01 Mar 2023
Technical note
8 minute read

Private Certifier Intersection: Finding common certificate authorities without compromising privacy

In the traditional web, users are dependent on a limited set of identity and service providers and public certificate authorities (CAs) to initiate trusted interactions. Recent trends in decentralization towards Web3 aim to replace dependencies on centralized service providers like these with a self-sovereign ability to create, update, and selectively share identity records. The aim is to enable entities to prove properties (or claims) about themselves without relying on centralized or federated identity providers, or a canonical trusted set of CAs. This requires a suitable mechanism for a trust-based negotiation between the prover and the verifier. In situations where the prover and the verifier are mutually distrusting, such a mechanism should ideally be privacy-preserving, in the sense that it should allow the prover to prove its claims to the verifier while revealing as little information as possible about its private attributes and associations.

It turns out that such a mechanism is especially useful in the context of blockchain interoperability – one of the most important and widely researched areas in the space of blockchains and distributed ledger technologies (DLTs).

Interoperability in the context of blockchains refers to the ability of two blockchain networks to exchange data and assets with each other. Over the past four years, IBM Research has played a pivotal role in the design and development of the blockchain interoperability project Weaver (and its eventual merger into the Hyperledger Cacti project). Weaver is a framework, with a family of protocols, to enable interoperation for data sharing and asset movements among independent networks built on similar or different distributed ledger technologies (DLTs) in a manner that preserves the core blockchain tenets of decentralization and security.

A key design philosophy underlying Weaver is the assumption that networks are, and wish to, remain self-sovereign and govern themselves, while interacting with other networks in a secure and controllable manner. The Weaver system is designed to ensure that these goals are met while avoiding trusted mediators and maintaining minimal dependence on external infrastructure. As an additional goal, networks may need and want to maintain their respective members’ privacy from others. For example, several prominent blockchain and DLT networks are built for consortia of enterprises that don’t necessarily trust each other. Any privacy loss resulting from interoperation between two mutually distrusting blockchain networks could result in loss of competitive advantage. This naturally motivates the need for a privacy-preserving trust basis negotiation mechanism. Unfortunately, state-of-the-art mechanisms for blockchain interoperability fall short of such privacy guarantees, which was the primary motivation behind our work.

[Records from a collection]
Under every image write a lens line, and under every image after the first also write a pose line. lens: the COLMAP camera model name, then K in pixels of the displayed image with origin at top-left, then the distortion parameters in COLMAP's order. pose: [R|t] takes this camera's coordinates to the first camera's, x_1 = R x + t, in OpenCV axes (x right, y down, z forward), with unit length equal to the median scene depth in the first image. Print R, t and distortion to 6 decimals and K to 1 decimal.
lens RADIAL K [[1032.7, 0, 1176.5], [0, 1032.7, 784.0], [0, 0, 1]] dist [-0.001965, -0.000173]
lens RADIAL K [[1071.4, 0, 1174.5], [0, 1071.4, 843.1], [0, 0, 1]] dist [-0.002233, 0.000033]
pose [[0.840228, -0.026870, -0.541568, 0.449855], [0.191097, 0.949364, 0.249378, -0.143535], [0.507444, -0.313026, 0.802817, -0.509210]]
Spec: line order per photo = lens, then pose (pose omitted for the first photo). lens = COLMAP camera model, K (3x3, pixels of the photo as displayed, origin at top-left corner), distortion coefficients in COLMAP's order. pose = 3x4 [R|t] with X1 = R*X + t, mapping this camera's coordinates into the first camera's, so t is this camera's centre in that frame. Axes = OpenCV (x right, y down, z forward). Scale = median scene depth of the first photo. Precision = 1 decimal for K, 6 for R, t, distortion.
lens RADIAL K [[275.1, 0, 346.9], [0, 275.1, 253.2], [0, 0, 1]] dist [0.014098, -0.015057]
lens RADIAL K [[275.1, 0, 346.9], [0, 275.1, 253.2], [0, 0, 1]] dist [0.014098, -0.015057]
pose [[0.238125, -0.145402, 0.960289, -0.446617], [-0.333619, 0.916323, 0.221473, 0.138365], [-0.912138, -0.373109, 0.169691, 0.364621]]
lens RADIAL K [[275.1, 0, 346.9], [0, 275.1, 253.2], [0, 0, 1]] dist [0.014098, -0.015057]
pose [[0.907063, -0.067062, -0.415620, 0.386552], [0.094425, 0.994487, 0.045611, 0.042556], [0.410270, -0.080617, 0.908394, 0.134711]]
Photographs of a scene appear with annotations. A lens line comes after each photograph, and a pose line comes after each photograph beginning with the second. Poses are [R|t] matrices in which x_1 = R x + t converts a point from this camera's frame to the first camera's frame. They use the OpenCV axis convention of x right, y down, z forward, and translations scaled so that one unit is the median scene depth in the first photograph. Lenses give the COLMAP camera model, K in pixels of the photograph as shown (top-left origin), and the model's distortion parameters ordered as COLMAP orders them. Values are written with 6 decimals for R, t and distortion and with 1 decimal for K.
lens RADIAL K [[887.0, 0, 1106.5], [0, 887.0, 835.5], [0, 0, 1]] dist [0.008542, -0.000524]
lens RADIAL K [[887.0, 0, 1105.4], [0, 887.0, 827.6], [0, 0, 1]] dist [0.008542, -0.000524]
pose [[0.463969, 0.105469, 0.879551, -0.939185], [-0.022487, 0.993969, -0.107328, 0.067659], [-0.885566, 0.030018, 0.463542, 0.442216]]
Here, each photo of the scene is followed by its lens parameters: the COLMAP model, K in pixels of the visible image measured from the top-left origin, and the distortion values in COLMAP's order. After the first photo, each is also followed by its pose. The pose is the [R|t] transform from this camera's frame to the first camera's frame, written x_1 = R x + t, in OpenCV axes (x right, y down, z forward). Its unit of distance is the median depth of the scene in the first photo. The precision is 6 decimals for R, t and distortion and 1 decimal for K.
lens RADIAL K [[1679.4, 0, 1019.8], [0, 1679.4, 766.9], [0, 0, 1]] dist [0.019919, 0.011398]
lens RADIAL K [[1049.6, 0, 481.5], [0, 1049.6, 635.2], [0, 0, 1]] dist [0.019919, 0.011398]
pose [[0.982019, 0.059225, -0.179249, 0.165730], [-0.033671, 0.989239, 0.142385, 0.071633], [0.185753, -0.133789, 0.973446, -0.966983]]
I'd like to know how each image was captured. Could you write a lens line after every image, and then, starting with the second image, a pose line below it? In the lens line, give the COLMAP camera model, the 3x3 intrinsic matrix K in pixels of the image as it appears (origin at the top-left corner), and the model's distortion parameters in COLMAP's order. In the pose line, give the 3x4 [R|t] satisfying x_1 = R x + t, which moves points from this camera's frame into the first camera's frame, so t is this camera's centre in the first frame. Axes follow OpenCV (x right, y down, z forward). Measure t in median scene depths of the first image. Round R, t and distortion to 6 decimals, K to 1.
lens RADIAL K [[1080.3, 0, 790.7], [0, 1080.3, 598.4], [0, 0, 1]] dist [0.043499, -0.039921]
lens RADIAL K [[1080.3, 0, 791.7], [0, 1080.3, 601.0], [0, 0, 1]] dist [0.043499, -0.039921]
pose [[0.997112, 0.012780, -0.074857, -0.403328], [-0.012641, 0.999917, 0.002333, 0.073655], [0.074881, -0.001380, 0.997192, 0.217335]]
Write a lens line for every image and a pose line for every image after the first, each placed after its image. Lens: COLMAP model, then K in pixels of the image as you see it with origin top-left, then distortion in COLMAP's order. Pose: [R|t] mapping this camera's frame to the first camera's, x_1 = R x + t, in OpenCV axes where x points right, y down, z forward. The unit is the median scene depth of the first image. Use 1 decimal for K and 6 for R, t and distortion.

[WORK TO COMPLETE] According to the technical note on Private Certifier Intersection, which project did Weaver eventually merge into?

[RESULT OF THE EXERCISE] The Hyperledger Cacti project.